Hopefully I'll have more time to play with it in the future. Or someone way smarter than me can get it to do something really useful :)
Thanks Jeff. Same as you, I am trying to use Vision Framework + CoreML, not only to detect object, but track object as well. Will try more and post here if I find something interesting and get something work well.
@lzzhangar if you clone this repo: https://github.com/jeffreybergier/Blog-Combining-Vision-with-CoreML it has my attempt. The code is a mess and it doesn't work very well. But it might give you a sense of how I approached it.
@lzzhangar @jeffreybergier Agreed on your points here, also trying similar things. Made any progress on multiple object detection and tracking?

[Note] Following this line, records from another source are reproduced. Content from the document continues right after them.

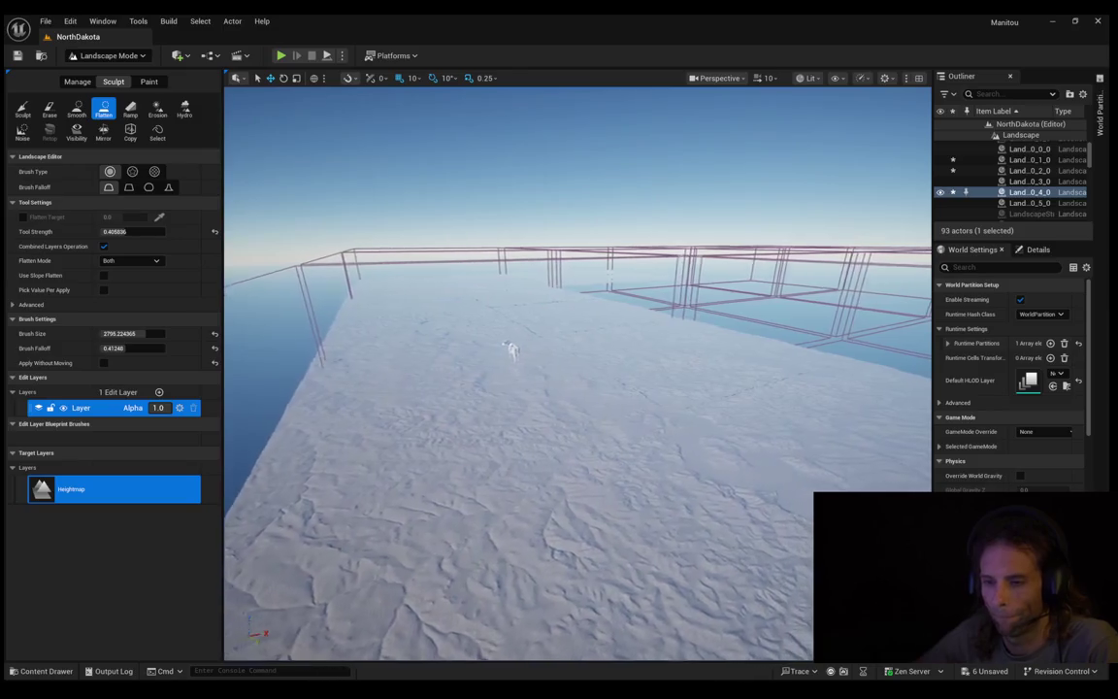
key("d")
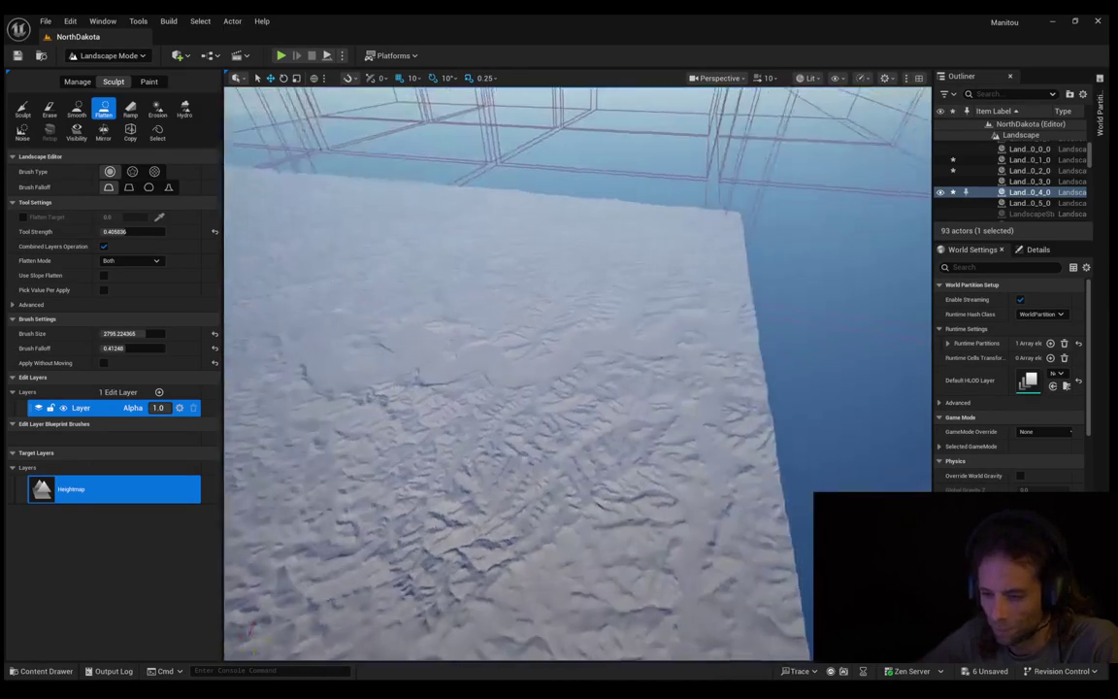
key("w")
left_click_drag(577, 374, 549, 373)
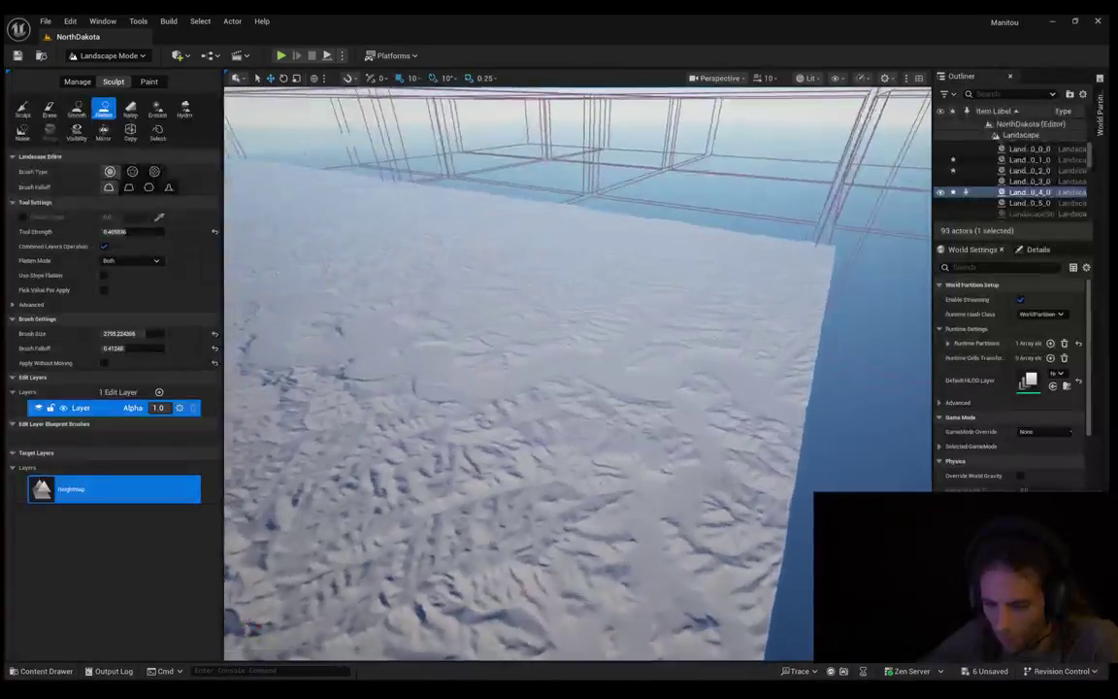
key("w")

@bmgdev unfortunately, I have not (and probably won't) have a chance to look at it again :-/. I'm currently traveling for the foreseeable future and it doesn't leave much time for programming. I'd be curious to know if you find a solution that does object detection and tracking online or if you find a solution.
I found an example from Apple https://developer.apple.com/documentation/vision/tracking_multiple_objects_or_rectangles_in_video ? that works nice with object tracking in video. It would be nice to find some way to replace their video player with AVcapture from camera in this example.
@konsdor wow. this really looks like an excellent resource. I won't have time. But if you're so inclined, you should write up a full tutorial that copies apple's approach as a GitHub repo like this one. I'll definitely put a link to it on this tutorial.
This is a great demo, thanks first Jeff. However, unfortunately, I couldn't get this working the same way as you have in your video. When I tapped to start tracking, the red bounding box just zoomed out, getting smaller and smaller. Sometime, the bounding box disappeared, I had to tap to start tracking again. Is there some known limitation on this demo or vision framework?